I'm not sure if this case is compelling, but here goes:

The case is:

1) A service process must CALL a key passed in from its caller.  In the 
current EROS design, if the key is a key to the process itself, it will 
block forever.  It therefore needs some way of detecting whether or not 
the key is a start key to itself.  

One resolution is "The processes which need this ability are rare enough 
that the additional security analysis which is required is not worth it," 
in which case you give Discrim to any process that needs this.

Another is "The owner of the process should be smart enough not to pass 
in a key to itself."  This would imply that the object can never be 
passed to any untrusted code, since a trivial denial of service attack is 
to SEND the service itself.

A third would be "The kernel should detect a process CALLing itself."  
The question would then be "How does the kernel indicate to the process 
that this has happened,"  since anything it can return could also have been 
returned by the invoked key.  This is not as much of a problem for this 
case, since we can verify that the key is a key to someone running the 
service code (which we trust), but could have implications for other 
processes.

And a last one would be "This is compelling, and we should think about 
the security implications"

I'm really not sure what the answer here is.

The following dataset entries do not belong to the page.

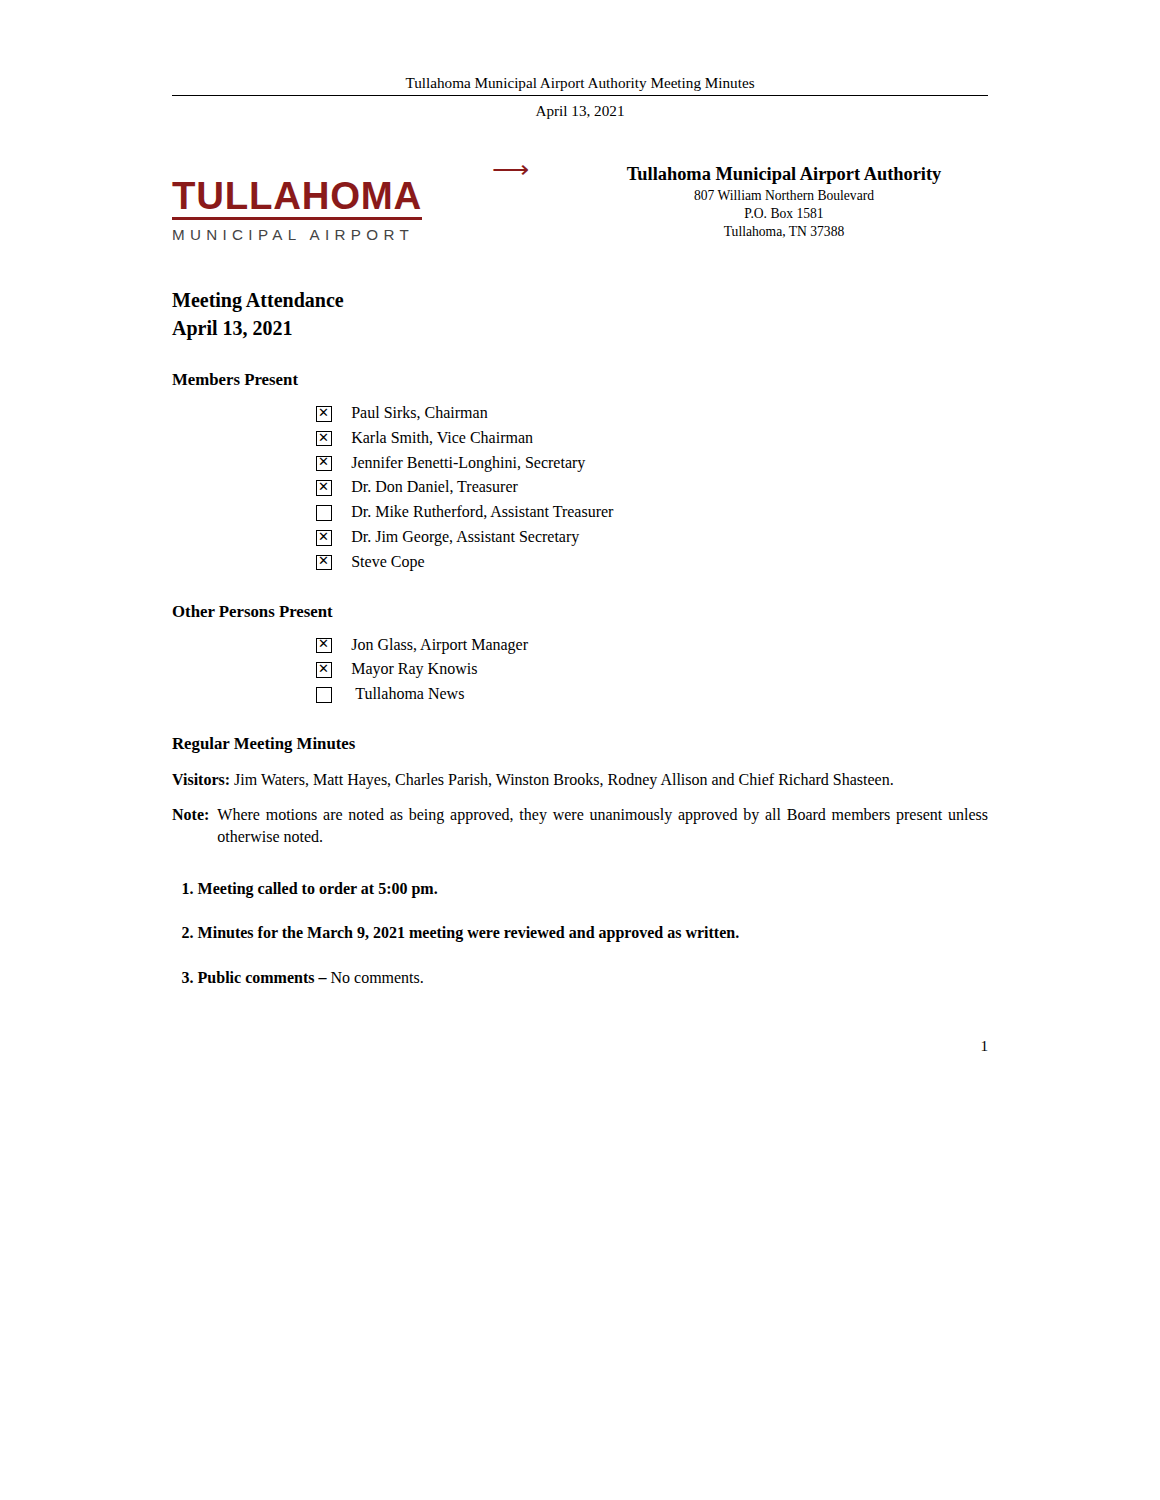Tullahoma Municipal Airport Authority Meeting Minutes
April 13, 2021
⟶
TULLAHOMA
MUNICIPAL AIRPORT
Tullahoma Municipal Airport Authority
807 William Northern Boulevard
P.O. Box 1581
Tullahoma, TN 37388
Meeting Attendance
April 13, 2021
Members Present
Paul Sirks, Chairman
Karla Smith, Vice Chairman
Jennifer Benetti-Longhini, Secretary
Dr. Don Daniel, Treasurer
Dr. Mike Rutherford, Assistant Treasurer
Dr. Jim George, Assistant Secretary
Steve Cope
Other Persons Present
Jon Glass, Airport Manager
Mayor Ray Knowis
Tullahoma News
Regular Meeting Minutes
Visitors: Jim Waters, Matt Hayes, Charles Parish, Winston Brooks, Rodney Allison and Chief Richard Shasteen.
Note: Where motions are noted as being approved, they were unanimously approved by all Board members present unless otherwise noted.
Meeting called to order at 5:00 pm.
Minutes for the March 9, 2021 meeting were reviewed and approved as written.
Public comments – No comments.
1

As an example of this case, here is KeySet's version of it:

A KeySet can be asked by its caller to, say, check if it is a subset of 
another set.  In order to do this, it needs:

1) To check that the passed in key is, in fact, a key to a valid keyset
2) Get part of the data segment of the other keyset, which must be in a 
known state
3) guarentee that the other keyset does not touch the segment while the 
first keyset is reading the data.
4) Once it is done with the segment, notify the other segment that it can 
resume processing.

The way this is currently done is:

1)  The keyset uses it's Process Creator to open the passed key.  If this 
succeeds, we know the key is a key to a keyset.  It also gets a Process 
key to the refered to KeySet.

2)  The keyset verifies that the key is not a key to itself.  To do this, 
the keyset uses discrim to compare the Process key returned by the 
Process creator to it's own process key.  If they are the same, it 
immediatly returns "Yes, I'm a subset of myself"

3)  Now it creates a start key with a special KeyData field to the other 
KeySet, using the Process key returned from the Process Creator.  It 
CALLs this key with a special order code, starting a coroutine invocation.

4) The other process, seeing the special order code, verifies the KeyData 
field.  It then puts its data segment in a known state (i.e. sorted), and 
CALLs the resume key, passing a read-only key to its data segment.  Since 
it used CALL, it is guarenteed not to be doing any service processing 
until the first process invokes the Resume key.

The rest of the details are unimportant.